Problem to solve: Copy out every line of text from the entries below, word for word, without the pictures.

(Saved entries)
————————

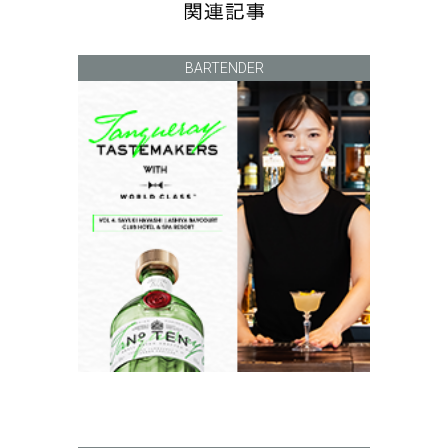
BARTENDER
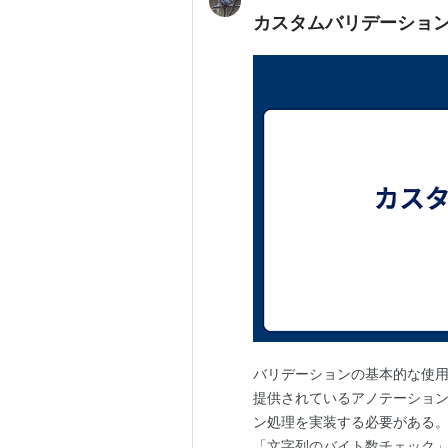
カスタムバリデーショ
バリデーションの基本的な使用方法は、
提供されているアノテーショ
ン処理を実装する必要がある。
「文字列のバイト数チェック」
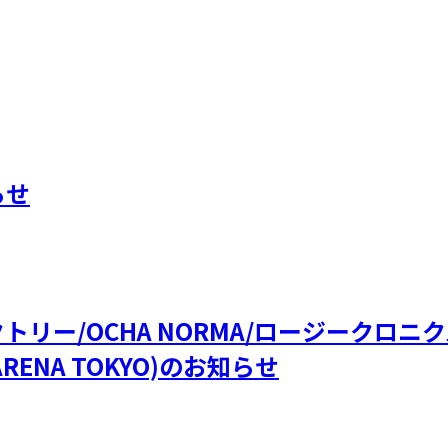
らせ
ファクトリー/OCHA NORMA/ロージークロ
RENA TOKYO)のお知らせ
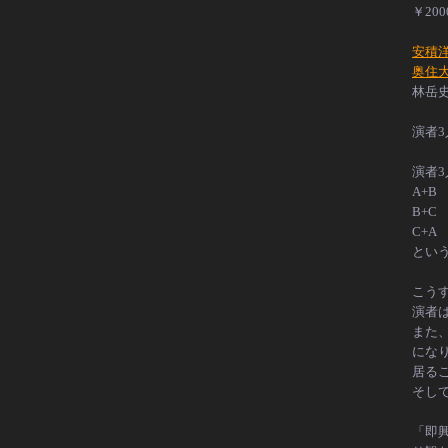
￥200
安積
奥住
林岳史(
演者3
演者3
A+B
B+C
C+A
という
こう
演者
また
にな
居る
そして
「即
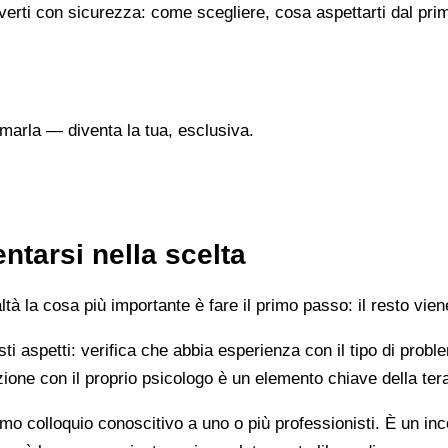
verti con sicurezza: come scegliere, cosa aspettarti dal prim
marla — diventa la tua, esclusiva.
tarsi nella scelta
 la cosa più importante è fare il primo passo: il resto vien
esti aspetti: verifica che abbia esperienza con il tipo di prob
lazione con il proprio psicologo è un elemento chiave della ter
mo colloquio conoscitivo a uno o più professionisti. È un i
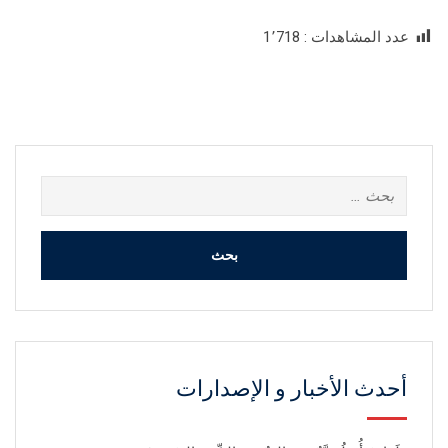
عدد المشاهدات :
1٬718
البحث
عن:
أحدث الأخبار و الإصدارات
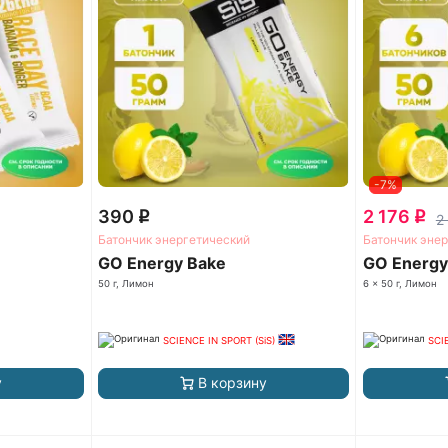
-7%
390
2 176
q
q
2
Батончик энергетический
Батончик эне
GO Energy Bake
GO Energy
50 г, Лимон
6 x 50 г, Лимон
SCIENCE IN SPORT (SiS)
SCI
у
В корзину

————————

Solution to the exercise:
BARTENDER
カスタムバリデーショ
バリデーションの基本的な使用方法は、
提供されているアノテーショ
ン処理を実装する必要がある。
「文字列のバイト数チェック」
らせ
ファクトリー/OCHA NORMA/ロージークロ
RENA TOKYO)のお知らせ
￥200
安積
奥住
林岳史(
演者3
演者3
A+B
B+C
C+A
という
こう
演者
また
にな
居る
そして
「即
verti con sicurezza: come scegliere, cosa aspettarti dal prim
marla — diventa la tua, esclusiva.
tarsi nella scelta
 la cosa più importante è fare il primo passo: il resto vien
esti aspetti: verifica che abbia esperienza con il tipo di prob
lazione con il proprio psicologo è un elemento chiave della ter
mo colloquio conoscitivo a uno o più professionisti. È un i
عدد المشاهدات :
1٬718
البحث
عن:
أحدث الأخبار و الإصدارات
-7%
390
2 176
q
q
2
Батончик энергетический
Батончик эне
GO Energy Bake
GO Energy
50 г, Лимон
6 x 50 г, Лимон
SCIENCE IN SPORT (SiS)
SCI
у
В корзину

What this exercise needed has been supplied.